━━ Given information
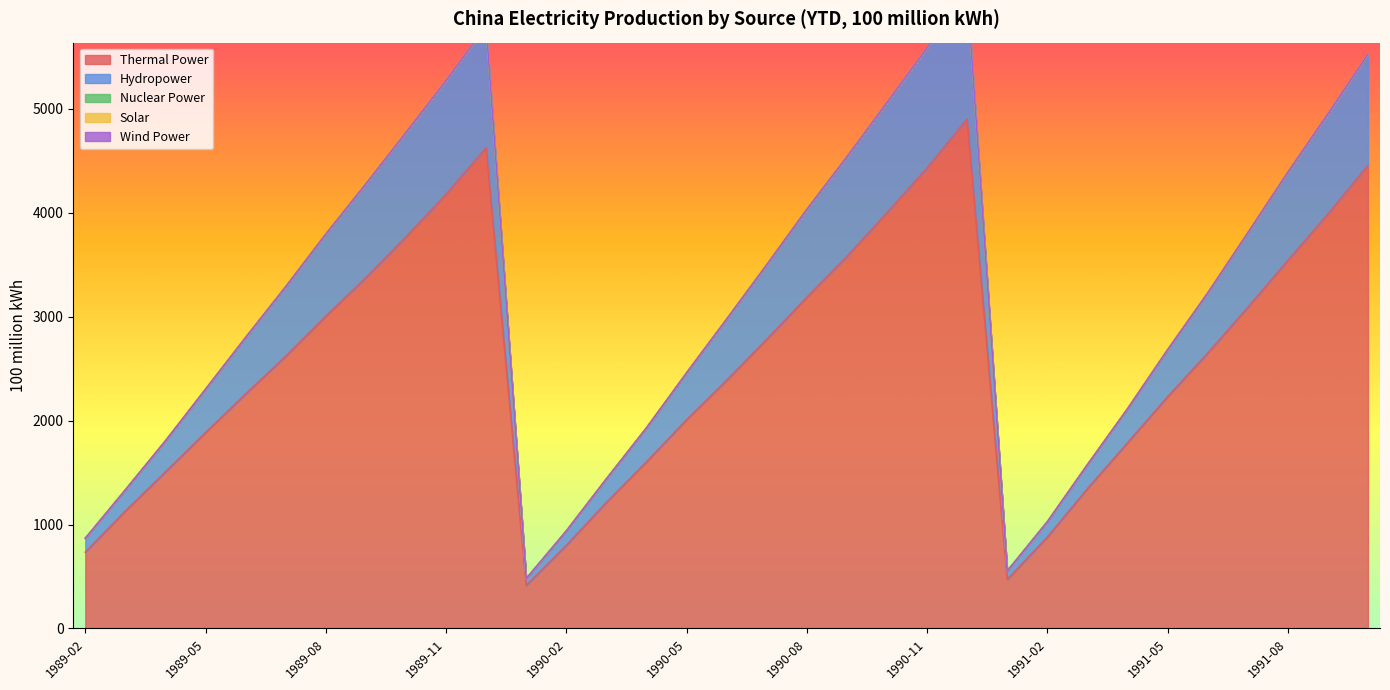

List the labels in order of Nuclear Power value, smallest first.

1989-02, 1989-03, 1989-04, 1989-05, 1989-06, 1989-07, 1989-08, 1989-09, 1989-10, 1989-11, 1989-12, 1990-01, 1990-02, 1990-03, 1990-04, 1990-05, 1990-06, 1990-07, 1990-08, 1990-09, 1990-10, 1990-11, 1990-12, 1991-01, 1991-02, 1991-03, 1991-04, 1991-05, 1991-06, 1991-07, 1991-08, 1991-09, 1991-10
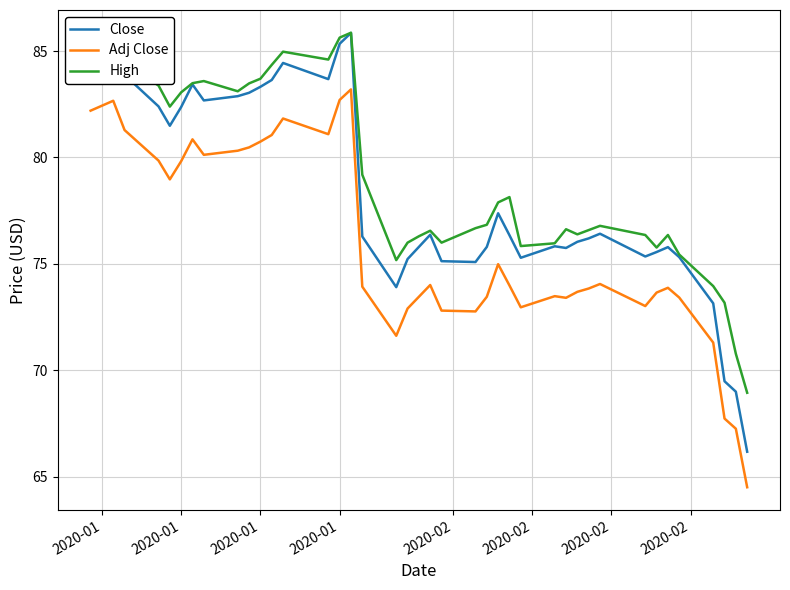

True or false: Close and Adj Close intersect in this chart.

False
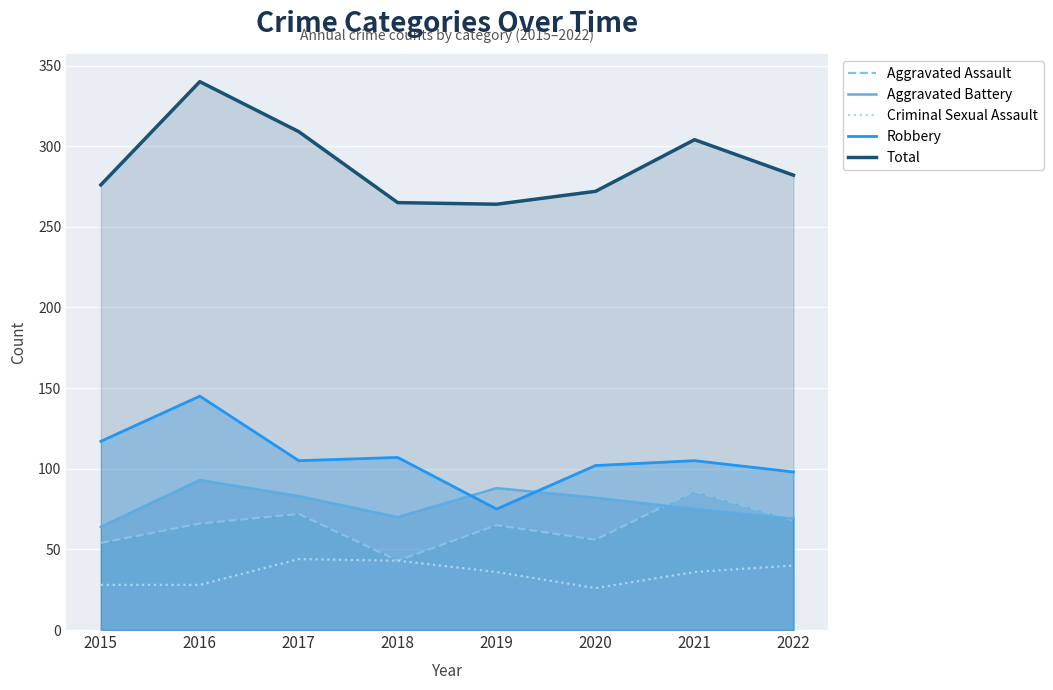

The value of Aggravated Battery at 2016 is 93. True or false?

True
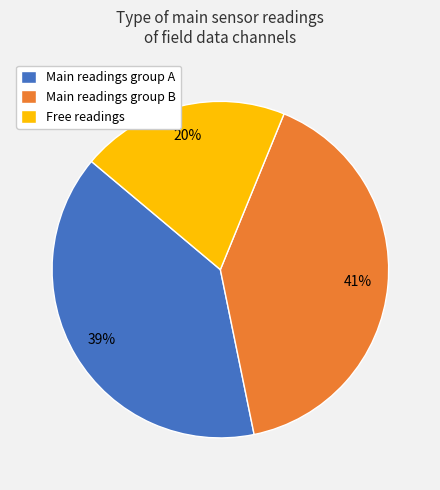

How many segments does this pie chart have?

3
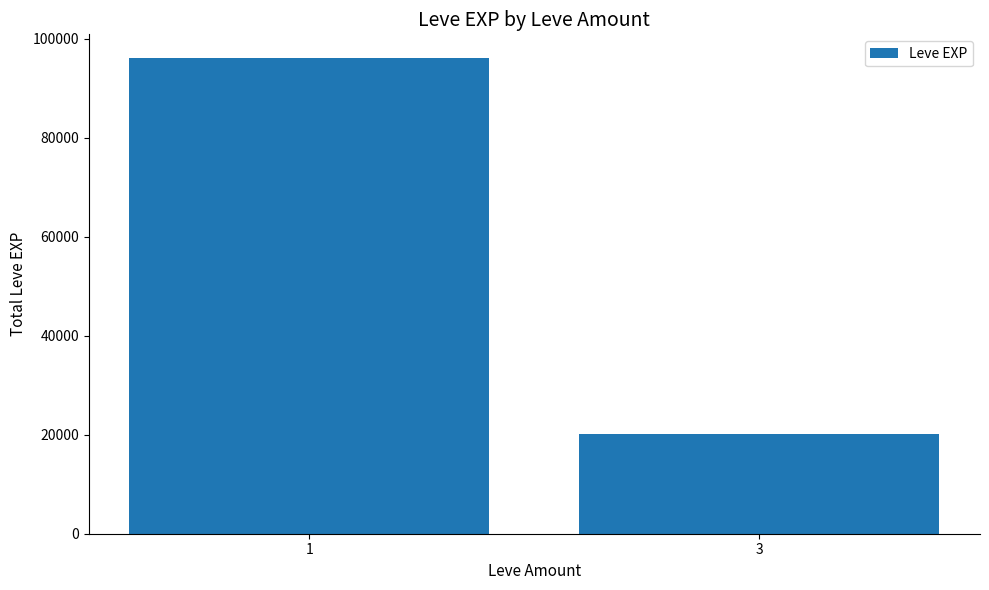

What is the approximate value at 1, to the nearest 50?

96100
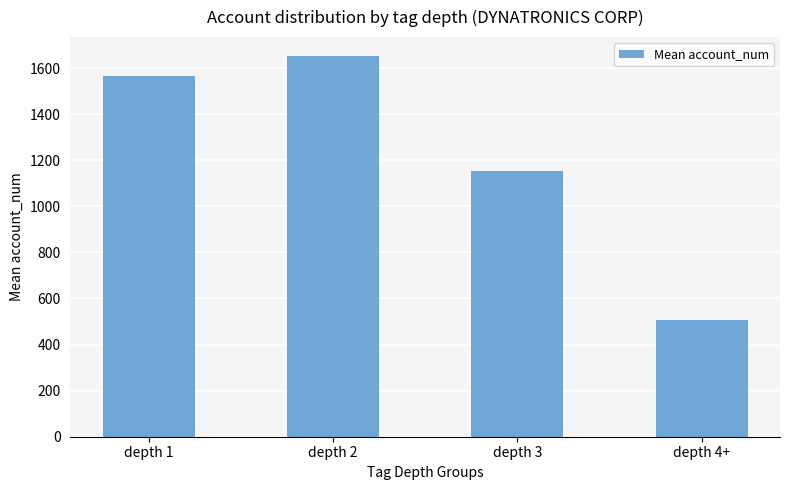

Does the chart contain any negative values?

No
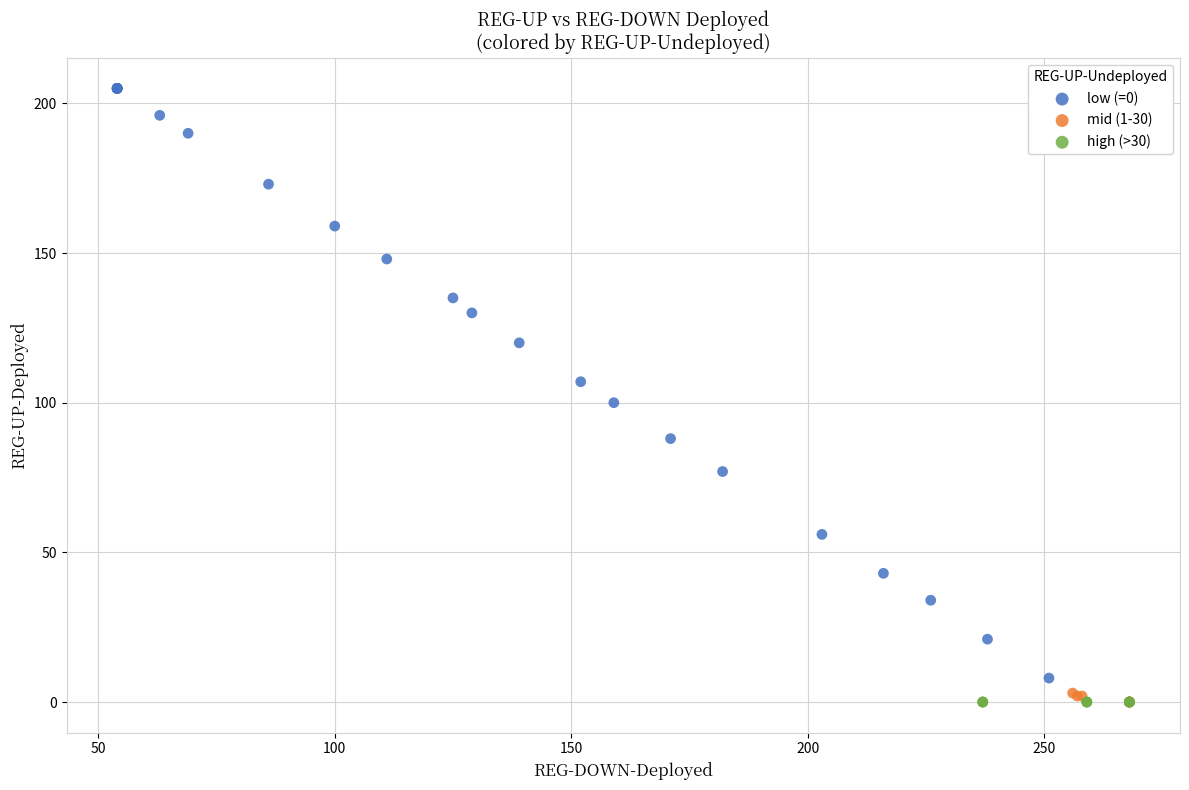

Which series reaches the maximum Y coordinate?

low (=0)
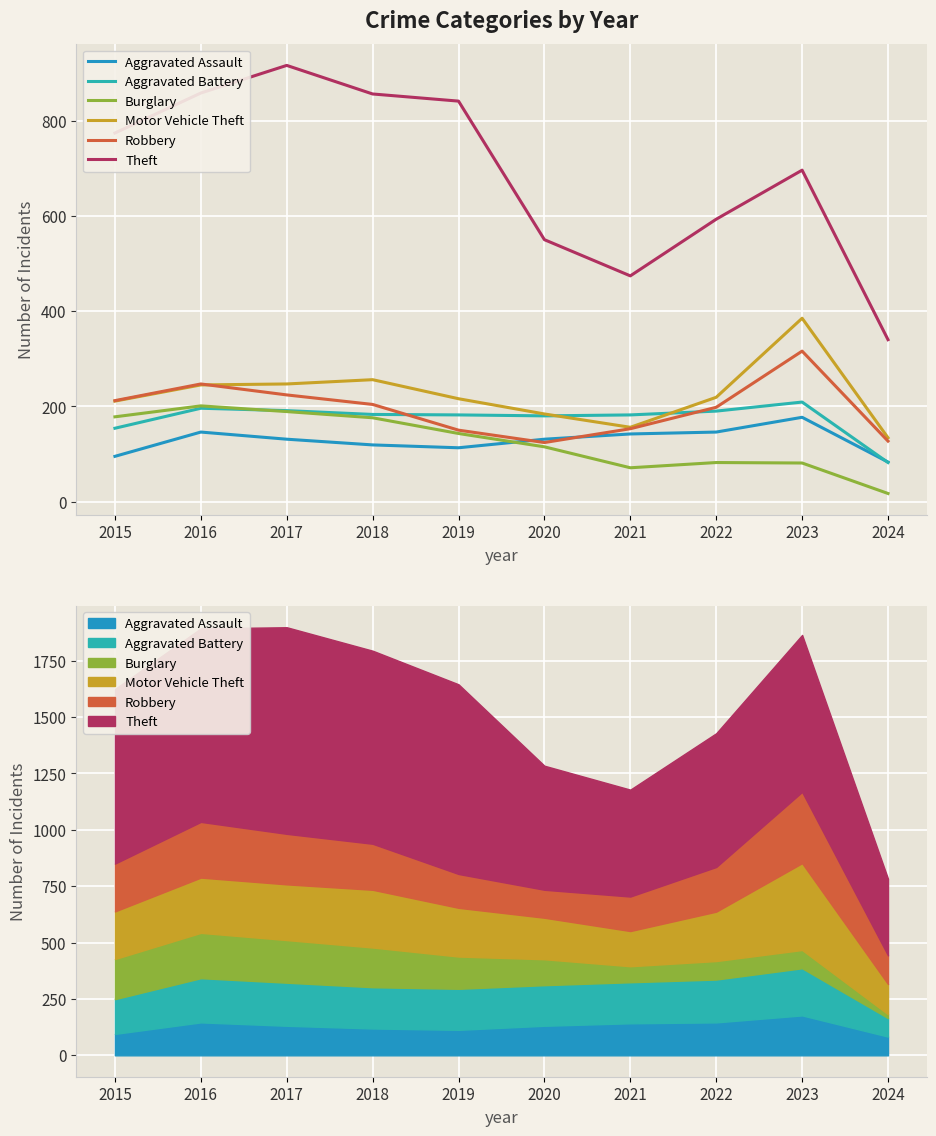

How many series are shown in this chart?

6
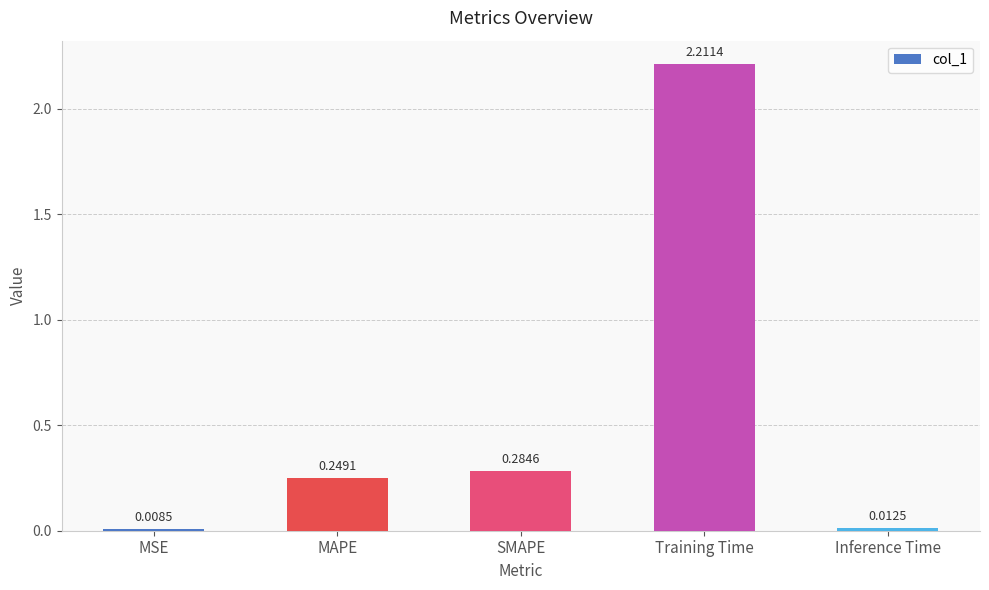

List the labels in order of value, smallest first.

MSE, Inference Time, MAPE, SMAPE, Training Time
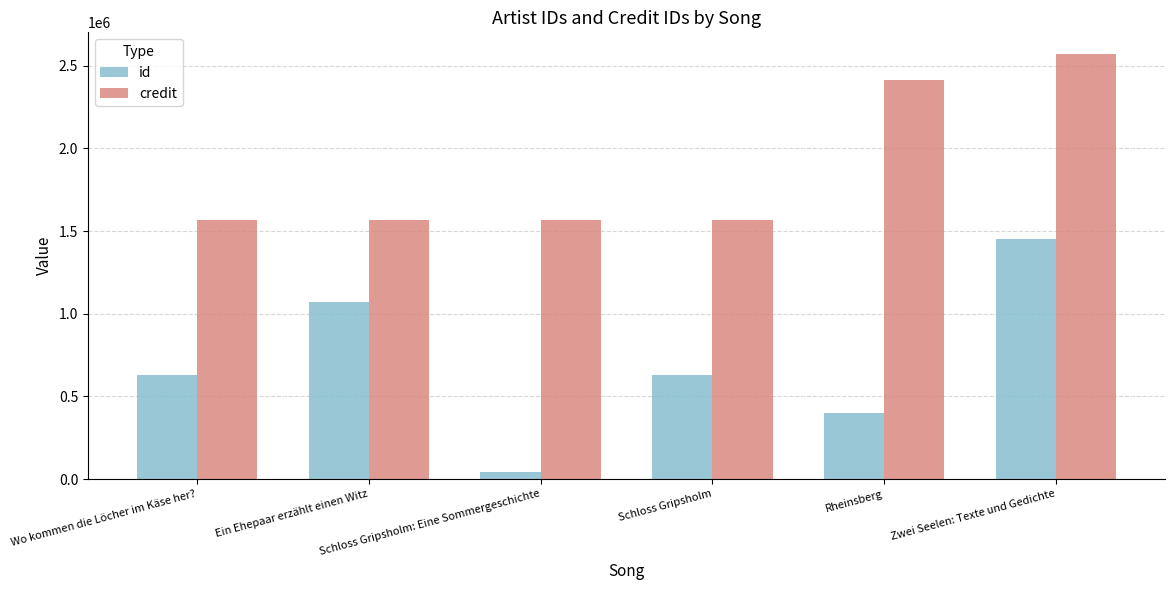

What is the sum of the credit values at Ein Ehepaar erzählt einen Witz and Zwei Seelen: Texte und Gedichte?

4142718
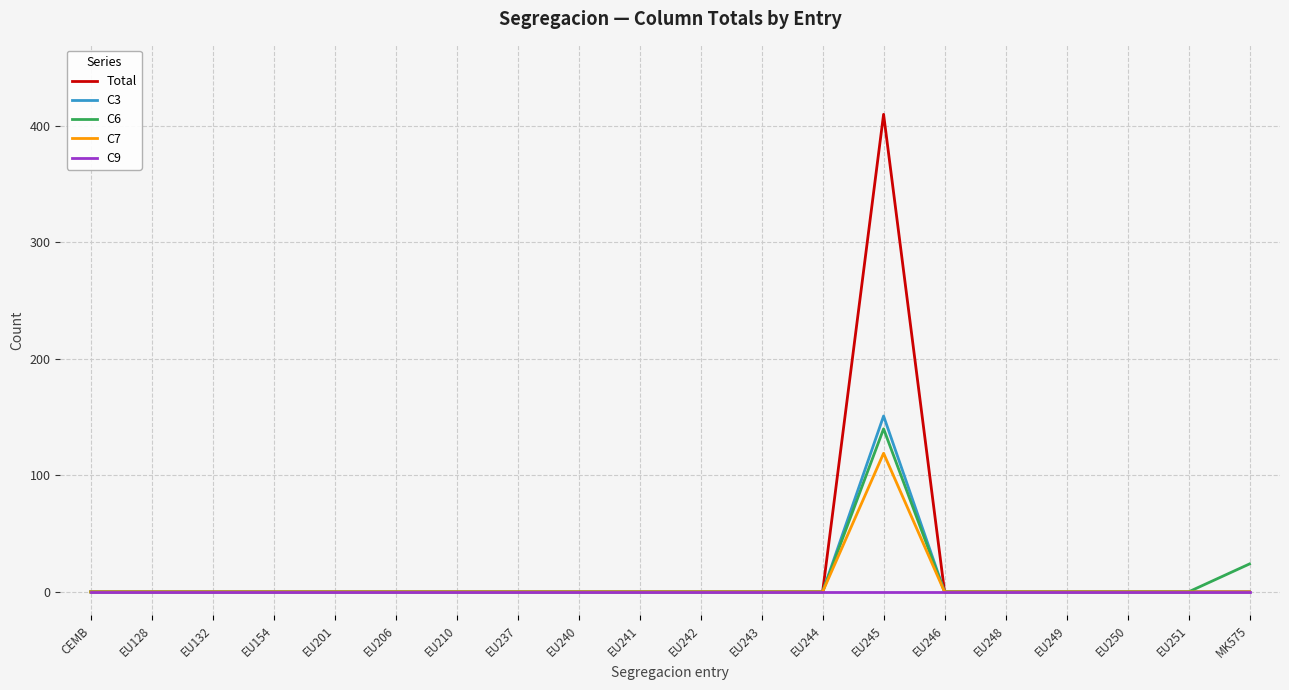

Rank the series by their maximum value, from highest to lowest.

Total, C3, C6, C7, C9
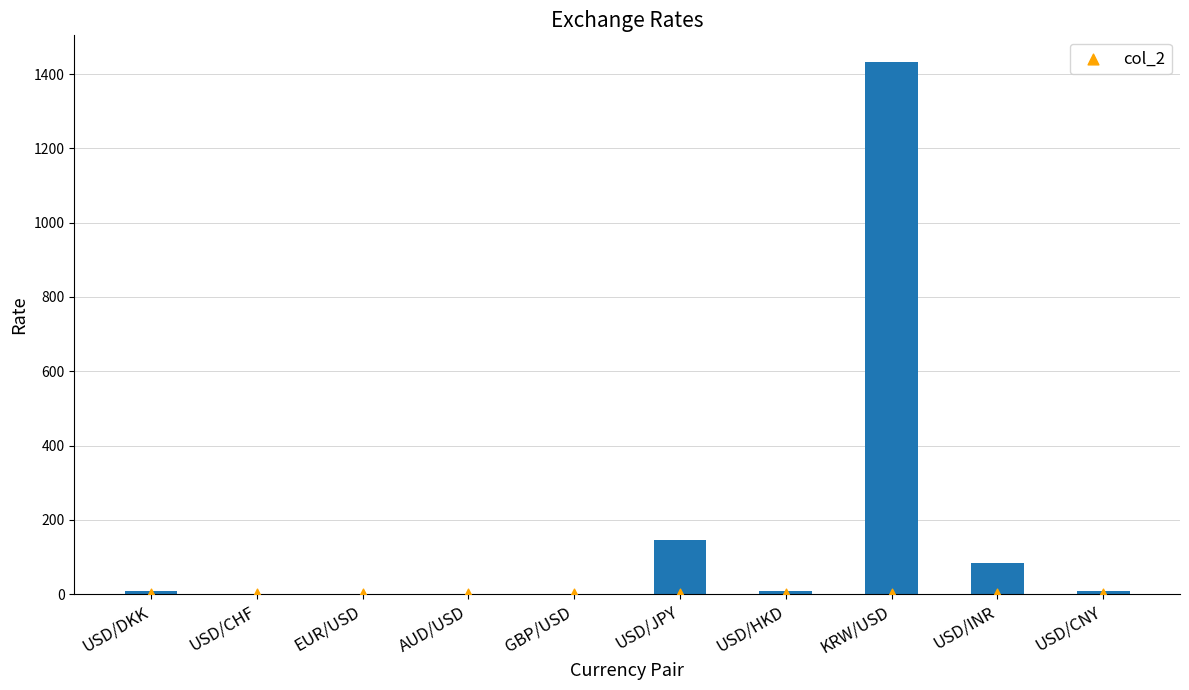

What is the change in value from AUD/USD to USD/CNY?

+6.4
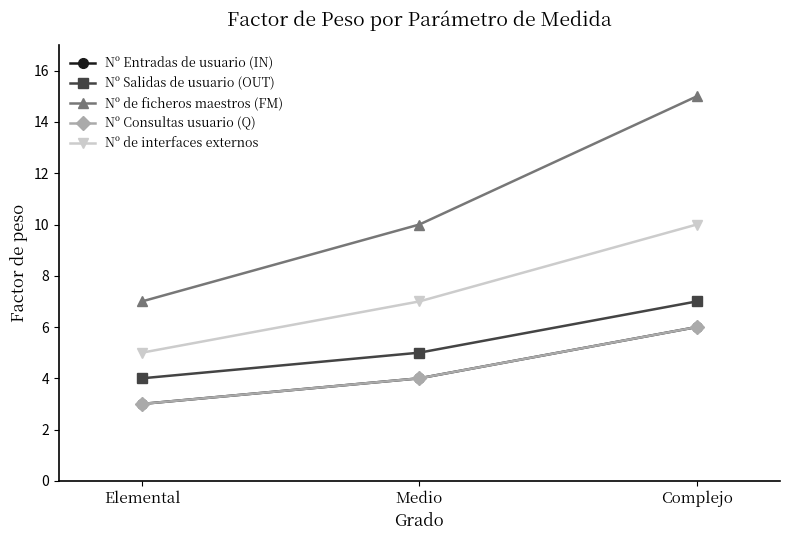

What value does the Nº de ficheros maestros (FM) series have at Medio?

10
━━━━
Reproduce the data above word for word, leaving out the pictures.

→ **The answer**
List the labels in order of Nuclear Power value, smallest first.

1989-02, 1989-03, 1989-04, 1989-05, 1989-06, 1989-07, 1989-08, 1989-09, 1989-10, 1989-11, 1989-12, 1990-01, 1990-02, 1990-03, 1990-04, 1990-05, 1990-06, 1990-07, 1990-08, 1990-09, 1990-10, 1990-11, 1990-12, 1991-01, 1991-02, 1991-03, 1991-04, 1991-05, 1991-06, 1991-07, 1991-08, 1991-09, 1991-10

True or false: Close and Adj Close intersect in this chart.

False

The value of Aggravated Battery at 2016 is 93. True or false?

True

How many segments does this pie chart have?

3

What is the approximate value at 1, to the nearest 50?

96100

Does the chart contain any negative values?

No

Which series reaches the maximum Y coordinate?

low (=0)

How many series are shown in this chart?

6

List the labels in order of value, smallest first.

MSE, Inference Time, MAPE, SMAPE, Training Time

What is the sum of the credit values at Ein Ehepaar erzählt einen Witz and Zwei Seelen: Texte und Gedichte?

4142718

Rank the series by their maximum value, from highest to lowest.

Total, C3, C6, C7, C9

What is the change in value from AUD/USD to USD/CNY?

+6.4

What value does the Nº de ficheros maestros (FM) series have at Medio?

10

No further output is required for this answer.